What is being asked
Find each line below that contains the word "chart" and copy those lines in full. Only matches with the same capitalization count.

--- --- ---

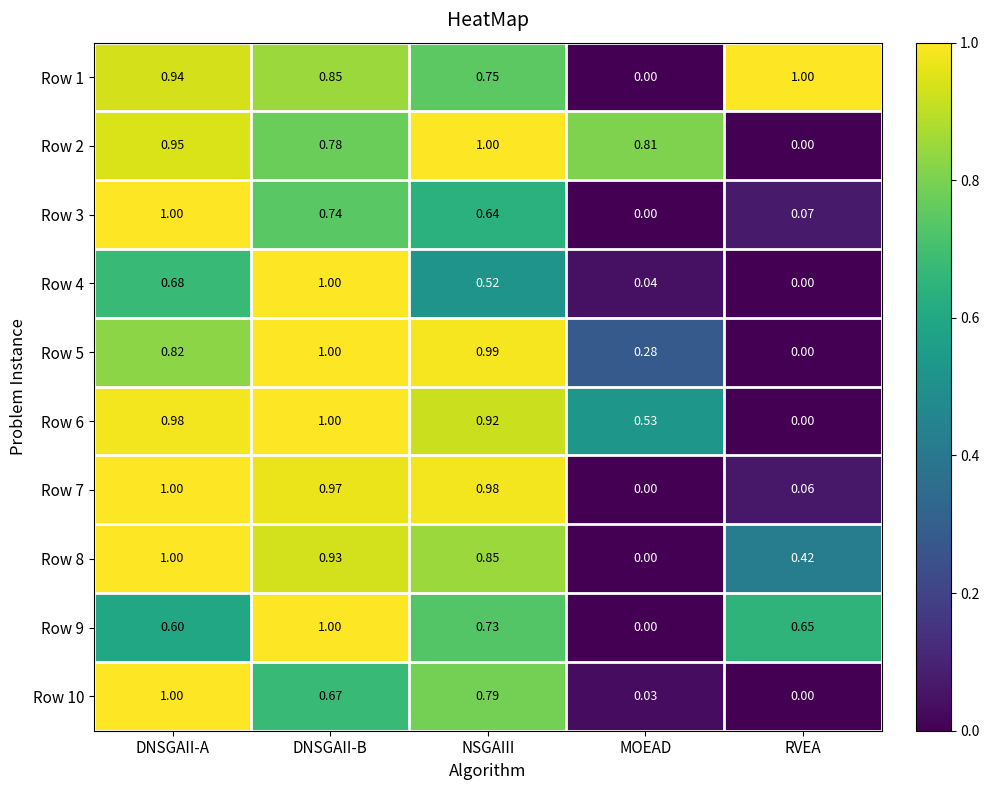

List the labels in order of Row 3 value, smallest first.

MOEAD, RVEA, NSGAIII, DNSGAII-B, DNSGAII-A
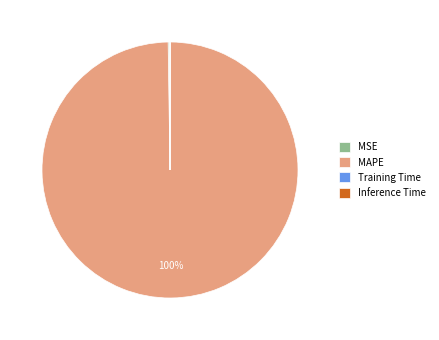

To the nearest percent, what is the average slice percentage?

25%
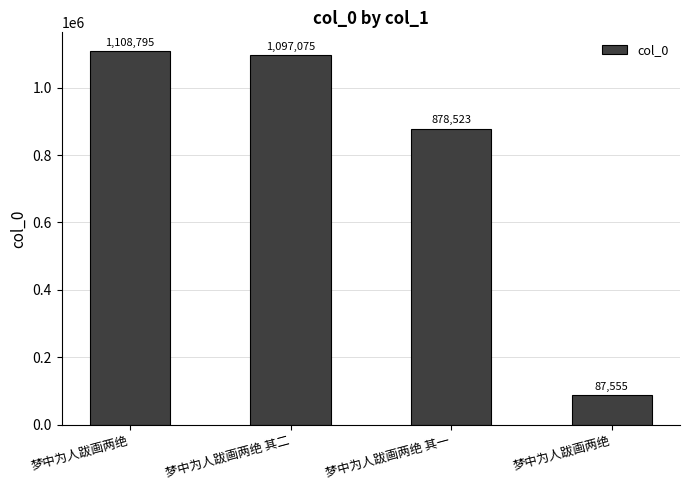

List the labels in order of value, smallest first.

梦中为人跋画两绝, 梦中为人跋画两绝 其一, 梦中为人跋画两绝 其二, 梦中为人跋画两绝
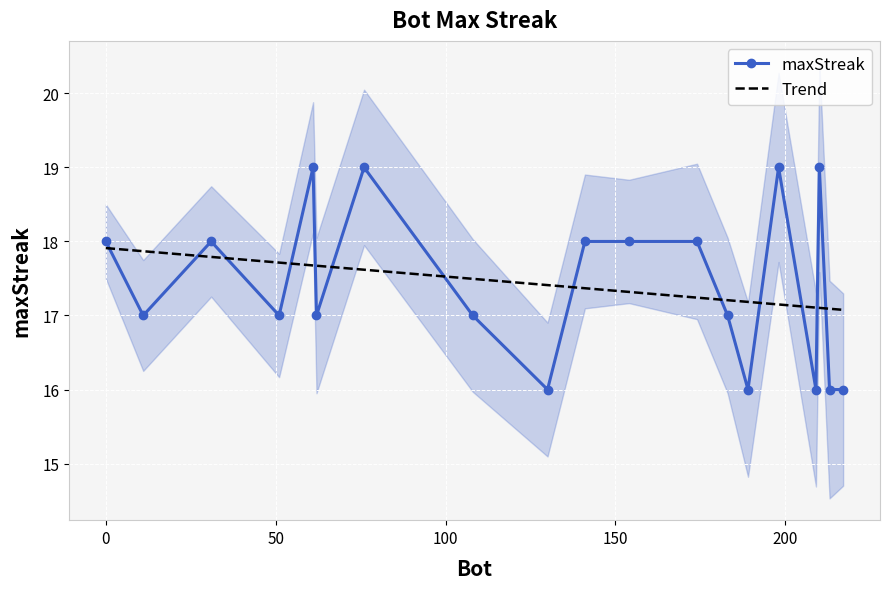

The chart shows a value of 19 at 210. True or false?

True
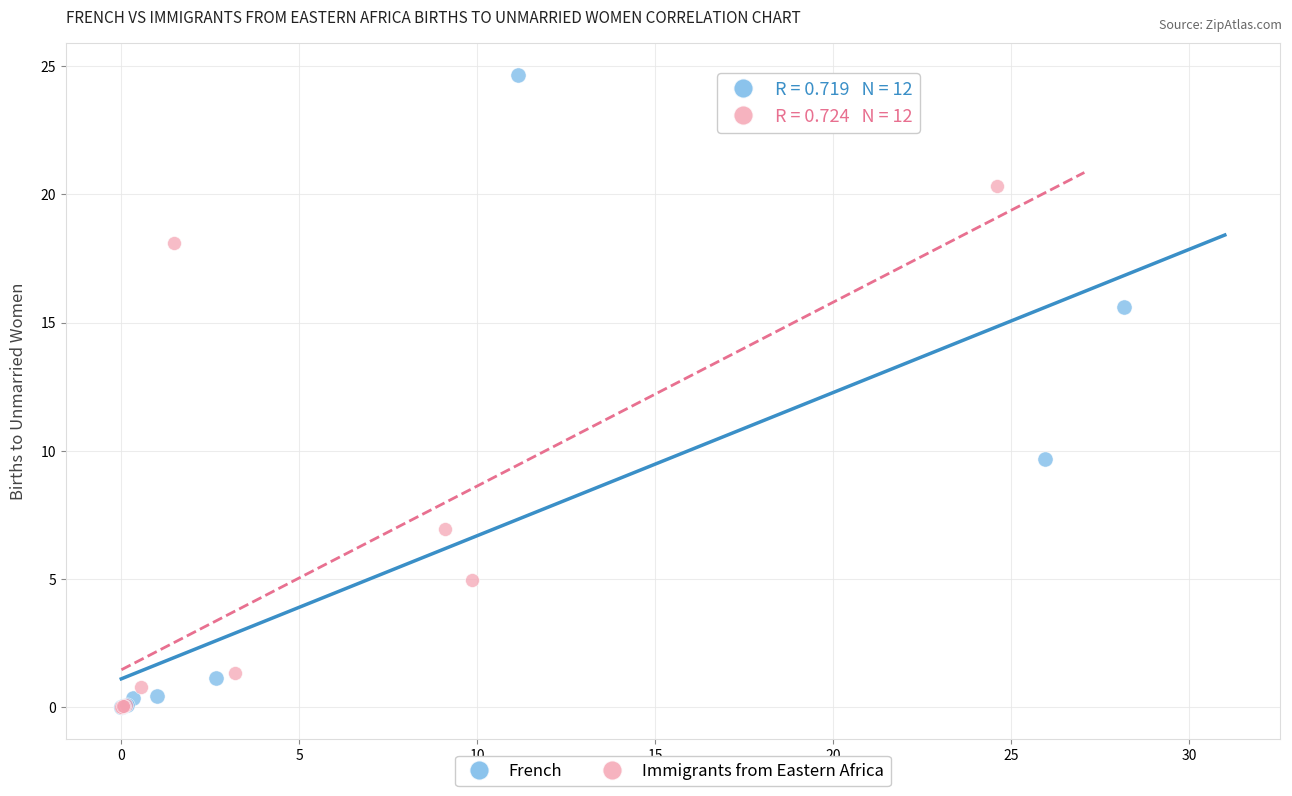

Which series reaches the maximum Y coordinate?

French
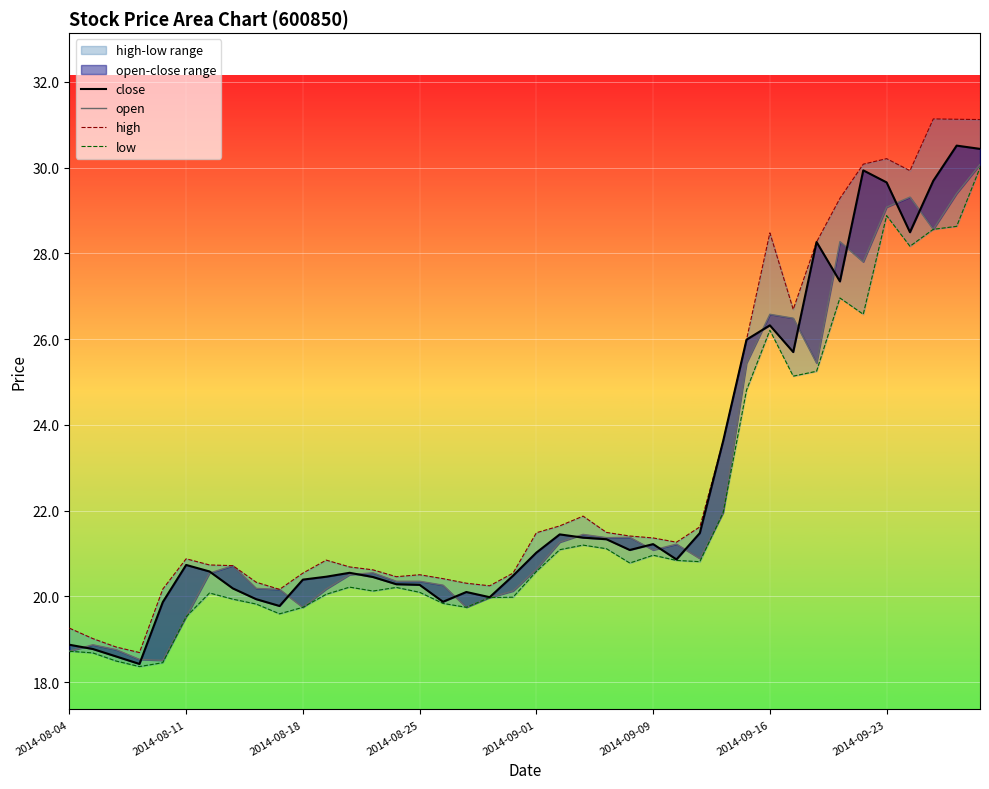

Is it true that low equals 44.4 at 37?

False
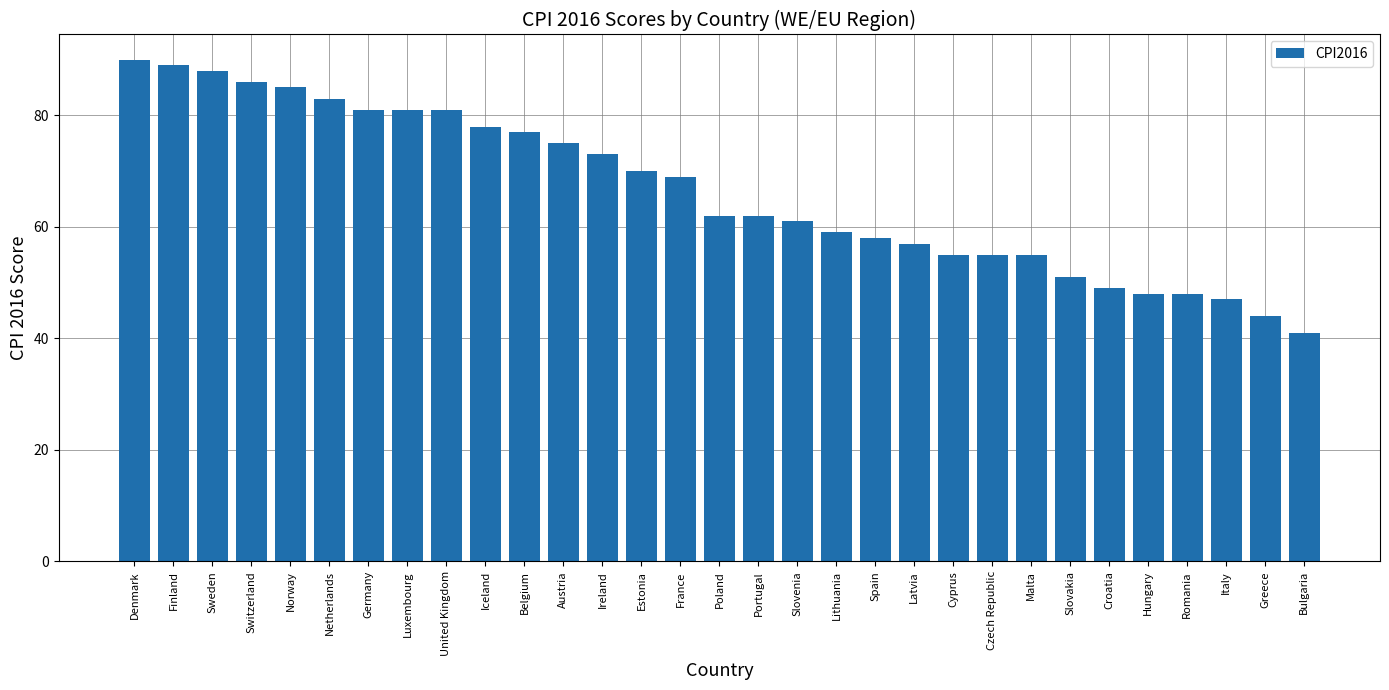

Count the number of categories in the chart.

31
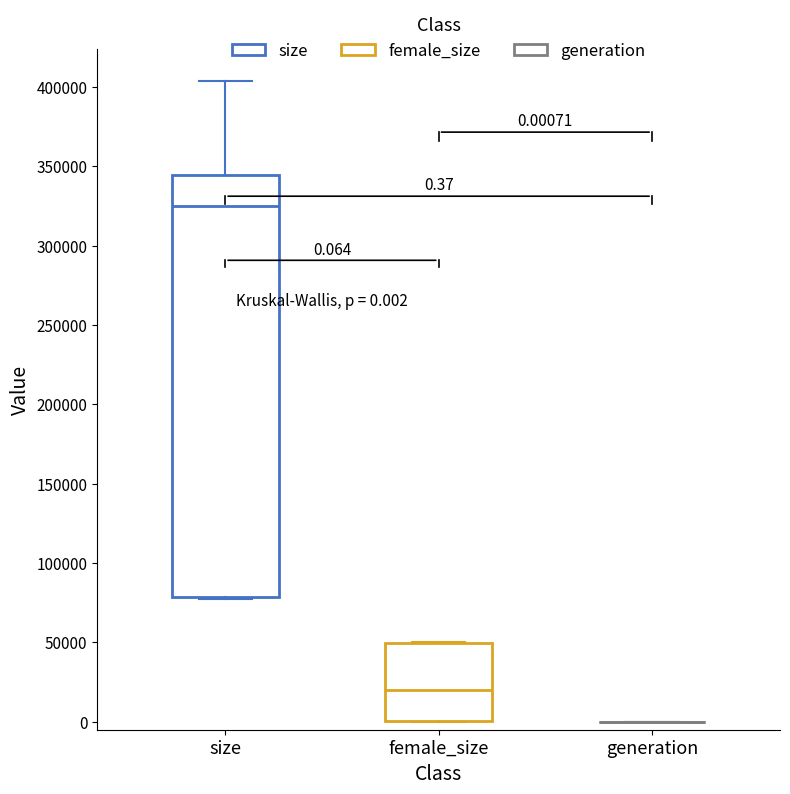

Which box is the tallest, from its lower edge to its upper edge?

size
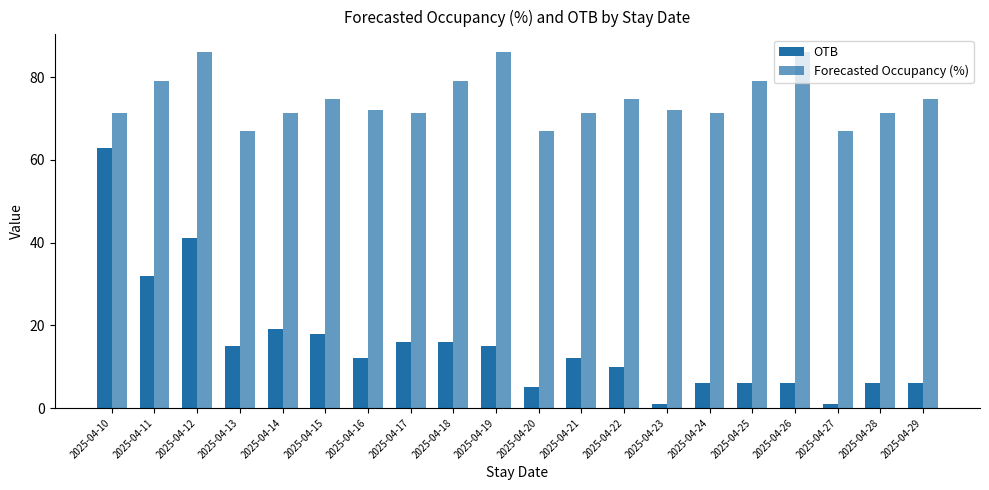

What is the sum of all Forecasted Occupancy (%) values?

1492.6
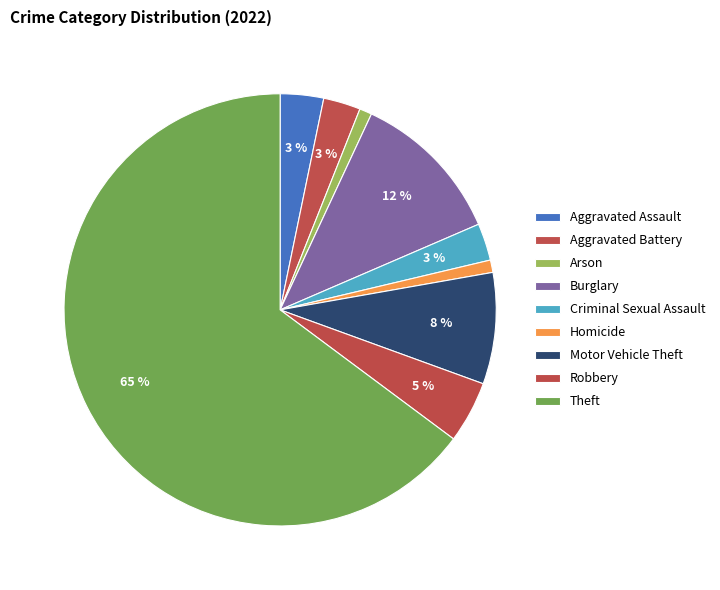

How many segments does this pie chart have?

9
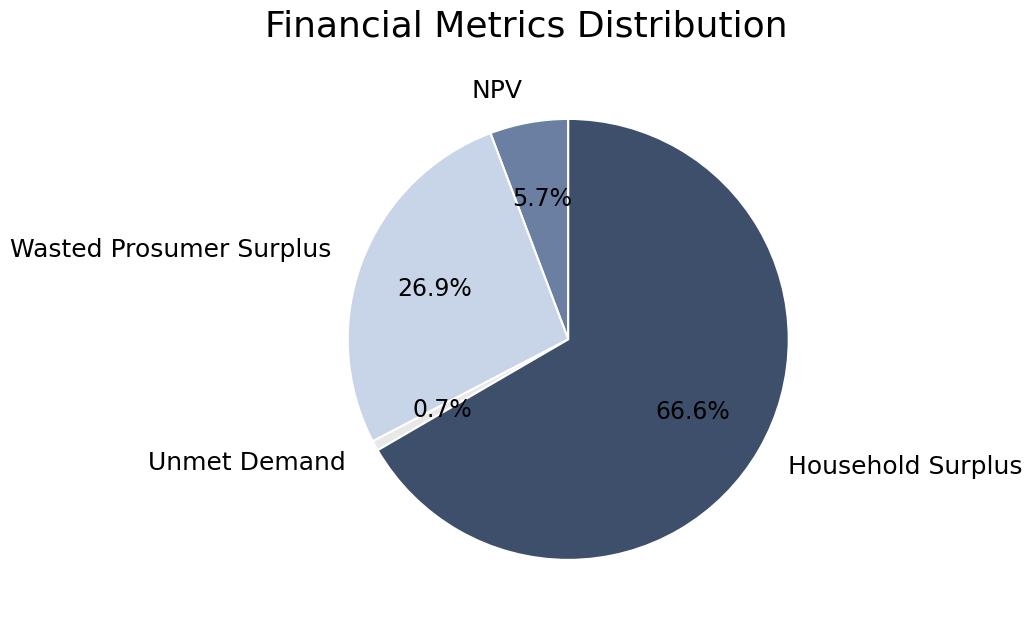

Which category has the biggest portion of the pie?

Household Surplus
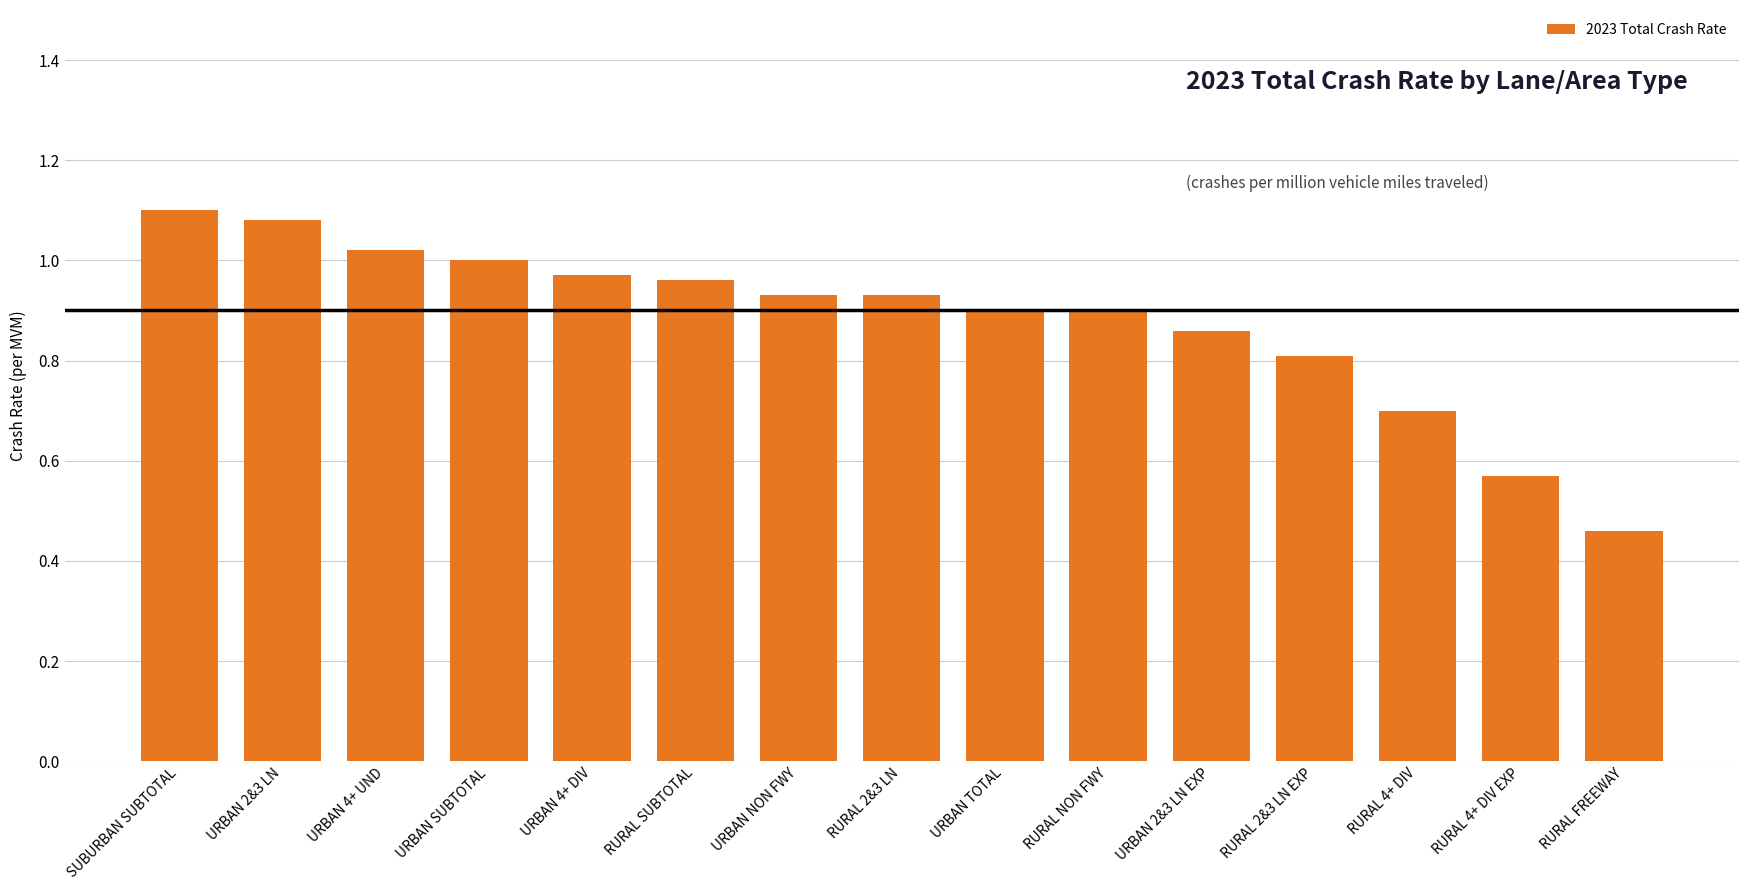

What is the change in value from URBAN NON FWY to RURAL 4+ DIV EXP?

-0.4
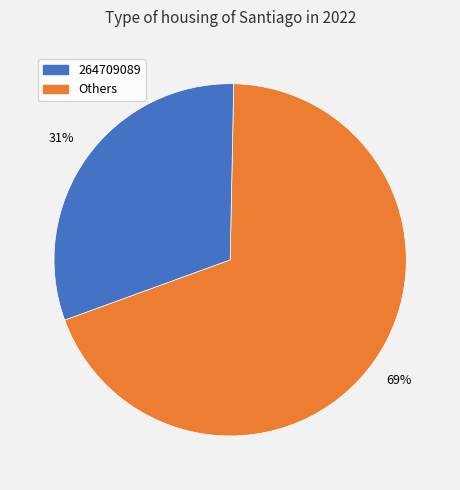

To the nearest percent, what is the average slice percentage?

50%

--- --- ---

Output
The chart shows a value of 19 at 210. True or false?
Count the number of categories in the chart.
How many segments does this pie chart have?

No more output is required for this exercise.